Une femme de 22 ans a réussi à s’échapper après avoir été enlevée jeudi soir à Québec, puis amenée de force à Montmagny par un homme qui habite le même immeuble qu'elle.

Une femme s’échappe après avoir été enlevée

Une femme de 22 ans a réussi à s’échapper après avoir été enlevée jeudi soir à Québec, puis amenée de force à Montmagny par un homme qui habite le même immeuble qu’elle.

Cette histoire rocambolesque débute peu après 20h dans un immeuble de la rue du Gabarit, dans Lebourgneuf. Charles Brisson, 39 ans, aurait fracassé une porte patio pour s’introduire à l’intérieur du logement de la victime.

Brisson aurait ensuite battu violemment le conjoint de la femme de 22 ans avant de la forcer à monter avec lui dans son camion. Par la suite, il aurait emprunté l’autoroute 20 en direction Est. Comme celle-ci était fermée à la hauteur de Montmagny en raison du mauvais temps, Brisson aurait cependant été obligé de bifurquer dans la ville, ce qui aurait permis à la jeune femme de prendre la fuite.

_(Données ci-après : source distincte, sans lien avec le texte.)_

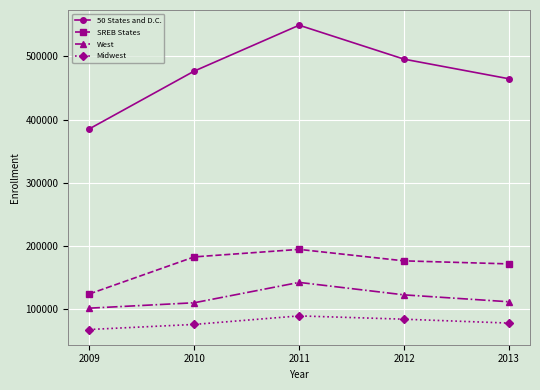

At which category does the chart reach its peak across all series?

2011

La victime se serait rendue à la centrale des ambulanciers de Montmagny pour demander de l’aide. Une fois les policiers de la Sûreté du Québec informés que Brisson se trouvait à Montmagny, ils ont réussi à le localiser et une poursuite a alors débuté.

Durant la poursuite, deux voitures de la Sûreté du Québec ont réussi à faire perdre le contrôle de son camion au fuyard pour finalement procéder à son arrestation.

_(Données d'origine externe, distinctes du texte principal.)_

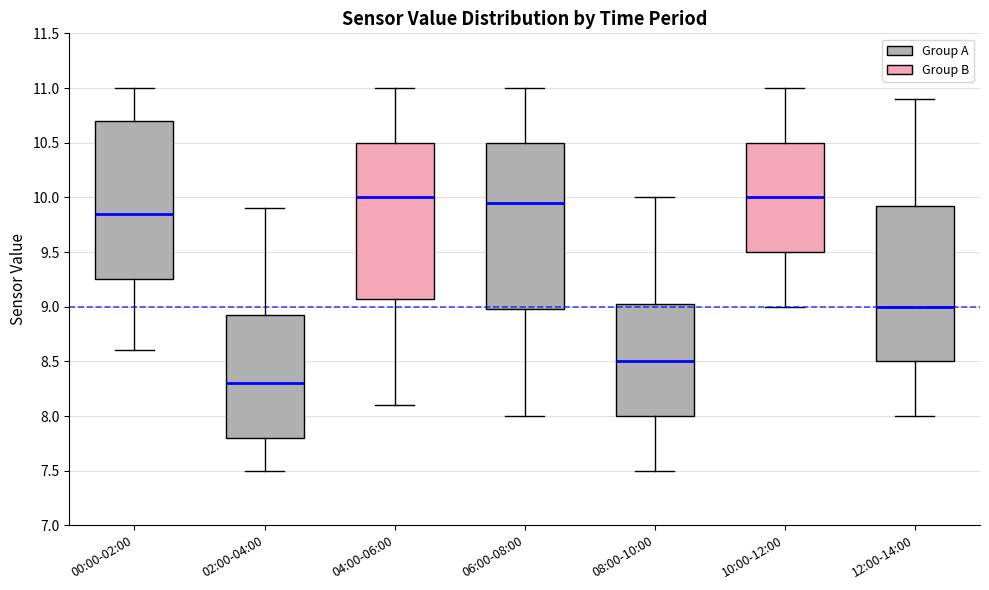

Which box is the tallest, from its lower edge to its upper edge?

06:00-08:00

La victime a été transportée dans un centre hospitalier pour évaluation alors que Brisson a comparu vendredi après-midi devant le juge Carol Saint-Cyr sous des accusations d’introduction par effraction, menaces de mort, voies de fait avec une arme, voies de fait causant des lésions, voies de fait simples, enlèvement, séquestration, fuite alors qu’il était poursuivi par la police et avoir résisté à son arrestation.

Le procureur de la Couronne s’est objecté à sa remise en liberté de Brisson alors que son avocate a demandé et obtenu que celui-ci subisse une évaluation psychiatrique afin de déterminer sa responsabilité criminelle dans cette affaire. Il reviendra devant la cour le 5 février.